PROBLEMS TO WORK ON:
- 1) Answer these questions from the binary tree thread:
(a) How many nodes does the binary tree in the exercise have?
(b) What order does the pre-order traversal give?
(c) In a pre-order sequence, which element is the root of the tree?
- 2) Please return the part of the binary tree thread starting at "By searching the" and ending at "Hey! (Wave)", copied without any change.

PASSAGE TO READ:
*** Begin section ***
I am looking at the following exercise:

It is given a binary tree with 8 nodes and keys 2,4,6,8,10,12,14,16.The in-order tree traversal gives this order: 2,4,6,8,10,12,14,16.
The pre-order traversal gives the order: 10,8,2,6,4,16,14,12. Draw the tree. Explain how you drawed it.

That's what I have tried:

View attachment 3608

In a pre-order sequence, the leftmost element is the root of the tree.
By searching the root in the in-order sequence, we can find which elements are on the left side of the root, in the left subtree and which are on the right side of the root, in the right subtree. Could you tell me if it is right? (Thinking)

Hey! (Wave)

I believe the in-order of that tree is: 2, 8, 4, 6, 10, 14, 16, 12... but that is not what was given! (Worried)
*** End section ***
(Records from a data collection)
*** Begin section ***
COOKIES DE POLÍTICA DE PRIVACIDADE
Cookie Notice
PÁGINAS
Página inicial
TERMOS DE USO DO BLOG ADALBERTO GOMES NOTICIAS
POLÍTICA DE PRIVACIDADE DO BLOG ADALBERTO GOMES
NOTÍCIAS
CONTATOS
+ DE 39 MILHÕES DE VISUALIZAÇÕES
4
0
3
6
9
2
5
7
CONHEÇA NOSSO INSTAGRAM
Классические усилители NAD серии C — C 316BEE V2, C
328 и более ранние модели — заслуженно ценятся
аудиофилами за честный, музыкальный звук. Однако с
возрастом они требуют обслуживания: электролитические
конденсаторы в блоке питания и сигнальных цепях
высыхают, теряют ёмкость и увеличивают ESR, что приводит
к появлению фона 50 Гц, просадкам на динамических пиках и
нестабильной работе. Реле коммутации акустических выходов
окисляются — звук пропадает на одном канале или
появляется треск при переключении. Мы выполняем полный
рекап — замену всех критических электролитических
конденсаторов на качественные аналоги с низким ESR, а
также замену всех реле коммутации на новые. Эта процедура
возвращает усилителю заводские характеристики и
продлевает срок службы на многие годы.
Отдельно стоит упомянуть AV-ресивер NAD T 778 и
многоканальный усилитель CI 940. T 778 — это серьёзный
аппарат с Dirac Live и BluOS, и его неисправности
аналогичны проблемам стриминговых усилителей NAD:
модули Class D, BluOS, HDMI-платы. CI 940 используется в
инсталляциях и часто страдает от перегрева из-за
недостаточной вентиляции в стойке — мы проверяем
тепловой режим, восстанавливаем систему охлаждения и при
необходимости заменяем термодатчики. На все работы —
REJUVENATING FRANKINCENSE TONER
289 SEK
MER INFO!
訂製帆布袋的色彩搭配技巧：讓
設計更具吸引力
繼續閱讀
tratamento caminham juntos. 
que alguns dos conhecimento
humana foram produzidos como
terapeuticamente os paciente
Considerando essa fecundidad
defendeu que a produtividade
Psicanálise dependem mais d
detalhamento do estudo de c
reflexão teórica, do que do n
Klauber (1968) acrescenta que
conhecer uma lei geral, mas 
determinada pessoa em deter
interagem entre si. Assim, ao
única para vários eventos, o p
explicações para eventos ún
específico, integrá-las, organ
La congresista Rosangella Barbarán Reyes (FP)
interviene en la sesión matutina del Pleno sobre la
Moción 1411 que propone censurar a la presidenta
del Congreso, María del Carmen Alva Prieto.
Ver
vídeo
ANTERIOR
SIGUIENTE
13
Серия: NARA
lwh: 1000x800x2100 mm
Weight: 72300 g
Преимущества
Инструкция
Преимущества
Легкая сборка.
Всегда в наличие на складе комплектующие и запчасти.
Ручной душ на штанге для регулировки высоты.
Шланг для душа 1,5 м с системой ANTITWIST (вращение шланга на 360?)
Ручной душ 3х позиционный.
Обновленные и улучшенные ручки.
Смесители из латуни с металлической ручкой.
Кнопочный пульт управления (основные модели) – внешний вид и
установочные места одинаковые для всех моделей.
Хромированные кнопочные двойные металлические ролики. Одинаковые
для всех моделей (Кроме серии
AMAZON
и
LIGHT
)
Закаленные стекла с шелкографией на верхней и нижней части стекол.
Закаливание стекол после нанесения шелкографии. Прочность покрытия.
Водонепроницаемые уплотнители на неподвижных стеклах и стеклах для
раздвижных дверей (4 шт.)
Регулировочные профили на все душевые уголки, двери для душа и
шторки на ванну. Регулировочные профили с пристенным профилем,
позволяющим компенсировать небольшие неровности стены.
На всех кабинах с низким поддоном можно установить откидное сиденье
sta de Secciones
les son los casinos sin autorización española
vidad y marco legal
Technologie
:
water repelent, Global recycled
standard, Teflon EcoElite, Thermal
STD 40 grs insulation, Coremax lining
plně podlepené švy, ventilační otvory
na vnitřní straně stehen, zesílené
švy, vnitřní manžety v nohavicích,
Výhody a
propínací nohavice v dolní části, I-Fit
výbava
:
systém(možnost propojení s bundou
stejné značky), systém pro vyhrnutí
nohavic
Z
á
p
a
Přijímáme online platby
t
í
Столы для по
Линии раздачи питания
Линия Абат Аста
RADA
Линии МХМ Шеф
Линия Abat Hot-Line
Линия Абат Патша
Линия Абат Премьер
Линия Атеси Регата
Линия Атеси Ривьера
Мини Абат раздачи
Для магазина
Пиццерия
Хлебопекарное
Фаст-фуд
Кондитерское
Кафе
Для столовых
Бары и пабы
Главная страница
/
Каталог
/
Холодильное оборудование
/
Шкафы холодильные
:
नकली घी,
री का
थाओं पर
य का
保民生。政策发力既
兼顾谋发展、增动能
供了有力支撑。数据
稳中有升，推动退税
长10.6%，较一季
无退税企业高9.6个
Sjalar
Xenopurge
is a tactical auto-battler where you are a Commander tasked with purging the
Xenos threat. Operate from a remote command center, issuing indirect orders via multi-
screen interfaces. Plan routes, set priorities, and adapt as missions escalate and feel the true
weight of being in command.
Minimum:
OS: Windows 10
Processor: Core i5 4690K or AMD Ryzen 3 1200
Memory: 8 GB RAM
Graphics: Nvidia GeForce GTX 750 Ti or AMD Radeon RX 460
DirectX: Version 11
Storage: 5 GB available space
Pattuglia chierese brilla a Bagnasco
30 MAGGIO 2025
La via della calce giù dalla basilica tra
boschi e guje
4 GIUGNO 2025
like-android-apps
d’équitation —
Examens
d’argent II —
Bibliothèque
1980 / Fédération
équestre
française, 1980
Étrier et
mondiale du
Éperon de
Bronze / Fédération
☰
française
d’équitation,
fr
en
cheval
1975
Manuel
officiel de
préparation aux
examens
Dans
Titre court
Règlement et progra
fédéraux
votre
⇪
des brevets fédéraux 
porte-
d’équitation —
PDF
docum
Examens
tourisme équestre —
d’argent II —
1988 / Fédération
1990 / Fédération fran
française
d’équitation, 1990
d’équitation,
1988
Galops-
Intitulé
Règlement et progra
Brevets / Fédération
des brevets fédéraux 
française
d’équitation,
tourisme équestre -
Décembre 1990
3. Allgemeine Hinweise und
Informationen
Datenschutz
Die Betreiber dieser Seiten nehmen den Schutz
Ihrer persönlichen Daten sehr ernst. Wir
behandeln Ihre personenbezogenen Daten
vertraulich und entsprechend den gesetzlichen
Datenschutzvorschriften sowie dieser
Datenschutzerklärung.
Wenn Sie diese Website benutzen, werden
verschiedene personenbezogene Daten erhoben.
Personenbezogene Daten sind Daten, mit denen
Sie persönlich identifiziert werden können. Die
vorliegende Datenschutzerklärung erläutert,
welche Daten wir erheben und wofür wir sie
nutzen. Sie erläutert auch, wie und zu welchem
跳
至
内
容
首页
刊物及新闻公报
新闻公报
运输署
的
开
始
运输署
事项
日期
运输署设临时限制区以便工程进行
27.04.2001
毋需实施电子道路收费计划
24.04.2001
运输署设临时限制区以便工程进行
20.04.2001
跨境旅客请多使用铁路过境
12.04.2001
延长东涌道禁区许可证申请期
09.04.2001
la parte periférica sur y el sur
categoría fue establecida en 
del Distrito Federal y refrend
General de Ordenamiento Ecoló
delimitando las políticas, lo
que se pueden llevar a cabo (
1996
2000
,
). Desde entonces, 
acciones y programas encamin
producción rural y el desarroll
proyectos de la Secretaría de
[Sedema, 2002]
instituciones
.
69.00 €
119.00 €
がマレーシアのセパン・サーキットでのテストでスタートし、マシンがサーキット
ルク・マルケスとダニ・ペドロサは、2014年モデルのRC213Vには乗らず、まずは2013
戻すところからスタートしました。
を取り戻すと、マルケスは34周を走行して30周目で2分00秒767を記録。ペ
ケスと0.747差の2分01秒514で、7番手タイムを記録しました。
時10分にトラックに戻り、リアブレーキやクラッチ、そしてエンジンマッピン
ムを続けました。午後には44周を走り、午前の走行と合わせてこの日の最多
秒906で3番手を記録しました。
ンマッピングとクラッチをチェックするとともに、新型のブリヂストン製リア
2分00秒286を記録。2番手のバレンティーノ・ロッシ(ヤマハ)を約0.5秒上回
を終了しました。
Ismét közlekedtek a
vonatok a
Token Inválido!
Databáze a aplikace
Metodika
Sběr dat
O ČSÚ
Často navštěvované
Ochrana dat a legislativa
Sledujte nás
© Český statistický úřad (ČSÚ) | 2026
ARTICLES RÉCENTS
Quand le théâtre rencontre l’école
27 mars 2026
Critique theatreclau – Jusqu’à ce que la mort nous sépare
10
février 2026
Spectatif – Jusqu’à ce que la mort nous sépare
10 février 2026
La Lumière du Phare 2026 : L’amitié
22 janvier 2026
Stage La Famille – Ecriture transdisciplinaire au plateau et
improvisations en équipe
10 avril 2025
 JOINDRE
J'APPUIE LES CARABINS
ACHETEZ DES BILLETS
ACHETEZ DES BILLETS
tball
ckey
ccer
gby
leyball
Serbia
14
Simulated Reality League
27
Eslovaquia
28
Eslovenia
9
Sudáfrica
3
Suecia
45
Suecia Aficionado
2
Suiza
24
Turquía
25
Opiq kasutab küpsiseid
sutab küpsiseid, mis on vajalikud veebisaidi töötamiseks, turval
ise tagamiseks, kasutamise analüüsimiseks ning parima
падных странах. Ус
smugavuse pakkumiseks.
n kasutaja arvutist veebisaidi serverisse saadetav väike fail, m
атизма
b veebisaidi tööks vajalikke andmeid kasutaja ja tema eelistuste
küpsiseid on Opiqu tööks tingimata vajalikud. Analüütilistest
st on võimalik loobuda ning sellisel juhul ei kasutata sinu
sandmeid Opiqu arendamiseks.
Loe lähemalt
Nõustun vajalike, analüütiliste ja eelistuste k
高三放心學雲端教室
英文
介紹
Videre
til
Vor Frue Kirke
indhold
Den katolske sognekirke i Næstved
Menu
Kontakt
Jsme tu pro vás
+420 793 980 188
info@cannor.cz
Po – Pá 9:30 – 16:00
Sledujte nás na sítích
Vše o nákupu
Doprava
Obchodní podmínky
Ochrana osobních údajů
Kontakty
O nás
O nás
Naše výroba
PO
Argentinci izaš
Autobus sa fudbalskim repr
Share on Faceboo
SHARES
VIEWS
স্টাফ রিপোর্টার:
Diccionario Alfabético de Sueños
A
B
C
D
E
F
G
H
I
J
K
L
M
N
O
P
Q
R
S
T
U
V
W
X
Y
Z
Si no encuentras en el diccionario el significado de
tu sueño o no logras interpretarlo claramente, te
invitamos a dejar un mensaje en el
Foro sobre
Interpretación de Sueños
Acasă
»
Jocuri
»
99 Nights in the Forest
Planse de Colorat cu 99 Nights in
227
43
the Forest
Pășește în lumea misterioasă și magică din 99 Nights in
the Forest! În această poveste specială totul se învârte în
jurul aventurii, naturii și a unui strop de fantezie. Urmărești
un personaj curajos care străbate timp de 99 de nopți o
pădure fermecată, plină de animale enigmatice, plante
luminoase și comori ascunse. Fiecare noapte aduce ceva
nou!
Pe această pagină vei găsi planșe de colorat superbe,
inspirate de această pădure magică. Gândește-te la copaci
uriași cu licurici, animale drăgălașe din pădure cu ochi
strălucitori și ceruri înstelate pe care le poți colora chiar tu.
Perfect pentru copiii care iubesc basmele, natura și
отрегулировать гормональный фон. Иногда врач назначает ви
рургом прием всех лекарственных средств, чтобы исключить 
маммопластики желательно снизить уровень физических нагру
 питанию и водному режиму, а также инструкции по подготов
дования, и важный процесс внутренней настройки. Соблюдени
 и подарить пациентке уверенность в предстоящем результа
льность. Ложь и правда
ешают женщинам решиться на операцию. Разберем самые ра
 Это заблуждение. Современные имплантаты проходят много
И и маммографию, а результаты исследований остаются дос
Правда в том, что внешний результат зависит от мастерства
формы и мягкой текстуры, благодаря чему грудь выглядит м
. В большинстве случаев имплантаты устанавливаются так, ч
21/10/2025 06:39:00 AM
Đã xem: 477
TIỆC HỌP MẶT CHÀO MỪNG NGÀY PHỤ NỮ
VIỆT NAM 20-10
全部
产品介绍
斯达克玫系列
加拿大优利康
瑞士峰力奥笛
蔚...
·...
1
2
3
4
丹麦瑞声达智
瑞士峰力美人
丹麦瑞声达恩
*** End section ***
PER-TASK ANSWERS:
- 1)
(a) 8
(b) 10, 8, 2, 6, 4, 16, 14, 12
(c) The leftmost element

- 2)
By searching the root in the in-order sequence, we can find which elements are on the left side of the root, in the left subtree and which are on the right side of the root, in the right subtree. Could you tell me if it is right? (Thinking)

Hey! (Wave)